In this excerpted interview with Dr Poole,
we attempt to discover the implications of
this puzzling disappearance:

NML: Dr Poole, we have read your latest
report, but we fail to understand how this
will impact our lives. Can you explain?

GP: Certainly. I have discovered the utter
obliteration of all things spiritual. What
follows from that, will eventually cascade
into what will be major life-changes for
everyone who exists. And for the first time,
everyone will actually, in fact, exist.

NML: Are you saying that unlike before,
our existence is not a mere factor of
memory-in-consciousness, but has
become (pardon the expression) mere
meat and blood and so-on?

GP: Exactly so. Somehow, by means of
these experimentations into base
cosmology, we have inadvertently erased
or deleted the very dimension of spirit,
leaving only mortality. We suddenly have
become ‘meat cars colliding in the night’,
to paraphrase the great Dr Robert Crumb.

NML: And this is different than before… how?

GP: Well, advanced spiritual adepts have
always reported by means of their highly
developed awareness, various and sundry
dimensions which the ordinary person is
not aware of, even if directly informed.

But now, my communication channels
are flooded with reports that even the
most-high swamis and channelers have
found absolutely nothing remaining of
those glorious realms of spirit. They are
getting basically a ‘blank screen’ when
they attempt to make contact with
previously known factors of consciousness.

NML: That does sound alarming! And try
as I may, I can find no difference for myself
in those regards, never having made such
contact as those adepts, in spite of having
attended numerous workshops, and so on.

GP: Exactly. It is in fact, as though such
hidden dimensions have never even existed
at all.

NML: This would seem to put the ordinary
person on-par with even the most exalted
gurus and teachers.

GP: And so it is. Even the Pope is now just
an ordinary guy. Thousands of years worth
of recorded spiritual stories, lessons and
scriptures have become irrelevant. In our
new mortal incarnation, such things are best
used as fuel to heat our homes, rather than
as metaphorical carrots dangled inches from
the hungry mind of the seeker.

NML: Wait, I think I am feeling something. Or
that something is missing. Some difference,
anyway. How do you account for this change?

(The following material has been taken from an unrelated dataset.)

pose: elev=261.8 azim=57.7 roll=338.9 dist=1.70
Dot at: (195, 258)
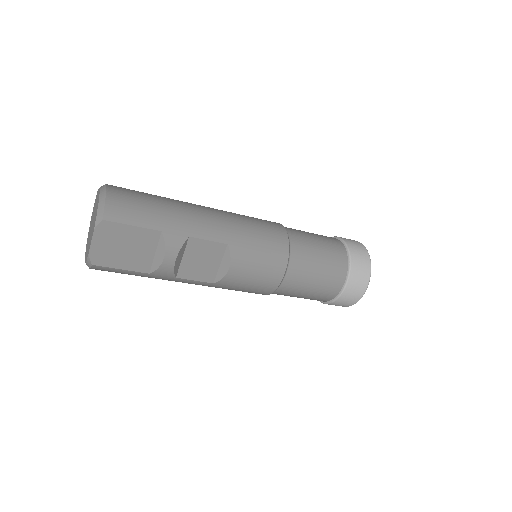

GP: All I know, is that this change occurred
during the last run of the LHC. Many of the
scientists on the scene at the time, those
close to the machine itself, reported a sort
of disappearance of previously sensed but
vague, ‘background hallucinations’, and then
realization of a new level of untrammeled
rationality. One woman reported a sensation
akin to the sudden absence of an itch she
was unaware of having.

NML: How can we confirm this absence?

GP: Well, it is obviously too late to confirm
the presence of the spiritual, for it is now
gone, and maybe for good. So without that
sample, we cannot prove the absence of it,
either. I think it is safe to conclude that the
rank-and-file will notice very little change
internally, but we have still to observe the
outward manifestations of this deletion.

NML: What could that look like?

GP: There are several areas to watch. Take
televangelists, for example. They will
notice nothing different, and they will
thus continue pushing their financial
agendas. But their target audience will
suddenly feel no compulsion to watch
or listen, and least of all to send money.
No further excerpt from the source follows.